On Mon, Sep 14, 2020 at 11:35 PM David Rowley <dgrowleyml@gmail.com> wrote:
> I just did some benchmarking with this patch using the same recovery
> benchmark that I used in [1] and also the two patches that I posted in
> [2]. Additionally, I added a PANIC at the end of recovery so that I
> could repeat the recovery over and over again with the same WAL.
>
> [data]
N Min Max Median Avg Stddev
x 10 62.15 67.06 64.86 64.132 1.6188528
+ 10 59.6 63.81 63.13 62.233 1.4983031
Difference at 95.0% confidence
-1.899 +/- 1.46553
-2.96108% +/- 2.28517%
(Student's t, pooled s = 1.55974)
Thanks! Hmm, small but apparently significant and in line with
Jakub's report, and I suppose the effect will be greater with other
nearby recovery performance patches applied that halve the times.
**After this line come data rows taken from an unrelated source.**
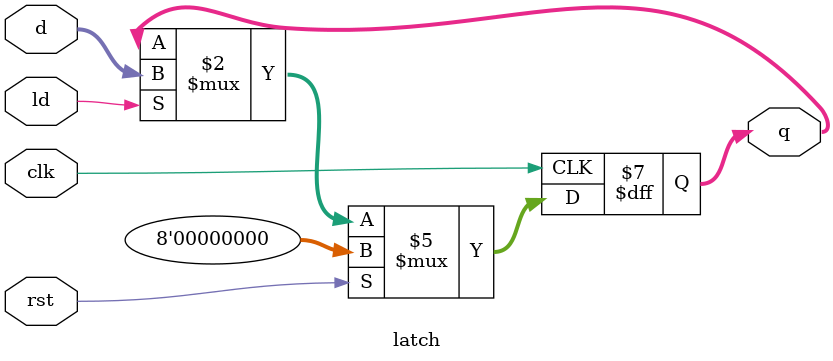
<source format=v>
`timescale 1ns / 1ps

module latch(clk, rst, ld, d, q);
  parameter WIDTH = 8;

  input clk, rst, ld;
  input [WIDTH-1:0] d;
  output reg [WIDTH-1:0] q;

always @(posedge clk) begin
  if (rst)
    q <= 0;
  else if (ld)
    q <= d;
end
endmodule
</source>
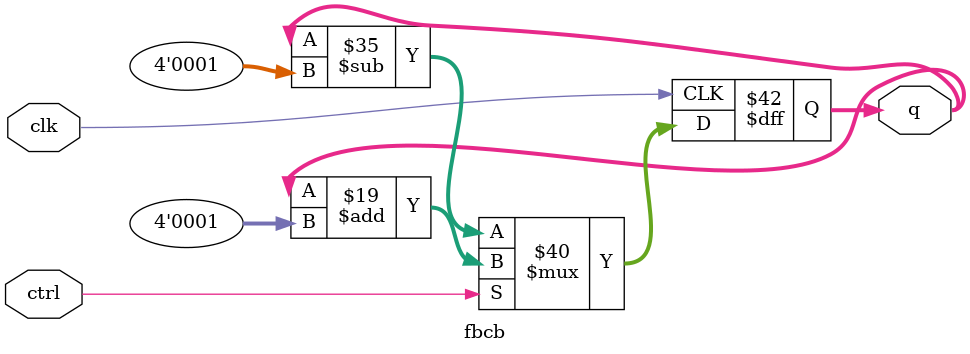
<source format=v>
module fbcb(clk,ctrl,q);
input clk,ctrl;
output reg [3:0]q;
integer i;
initial
begin
q=4'b0000;
end
always @ (posedge clk)
begin
if(ctrl)
begin
for(i=0;i<16;i=i+1)
begin
q<=q+4'b0001;
end
end
else
begin
for(i=0;i<16;i=i+1)
begin
q<=q-4'b0001;
end
end
end
endmodule

</source>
Annoyingly, I can't reproduce this speedup on my local i9-9900; maybe
it requires a different CPU...
> I looked over the patch and the only thing I saw was that we might
> also want to remove the following line:
>
> #define DEF_FFACTOR 1 /* default fill factor */
Right, thanks. Fixed in the attached.
> The 2nd most costly call to hash_search_with_hash_value() came in via
> hash_search() via smgropen(). That does use HASH_ENTER, which could
> have triggered the divide code. The main caller of smgropen() was
> XLogReadBufferExtended().
>
> So, it looks unlikely that any gains we are seeing are from improved
> buffer lookups. It's more likely they're coming from more optimal
> XLogReadBufferExtended()
I think we call smgropen() twice for every buffer referenced in the
WAL: XLogReadBufferExtended() and again in
ReadBufferWithoutRelcache(). We could reduce it to once with some
refactoring, but I am looking into whether I can reduce it to zero as
a side-effect of another change, more soon...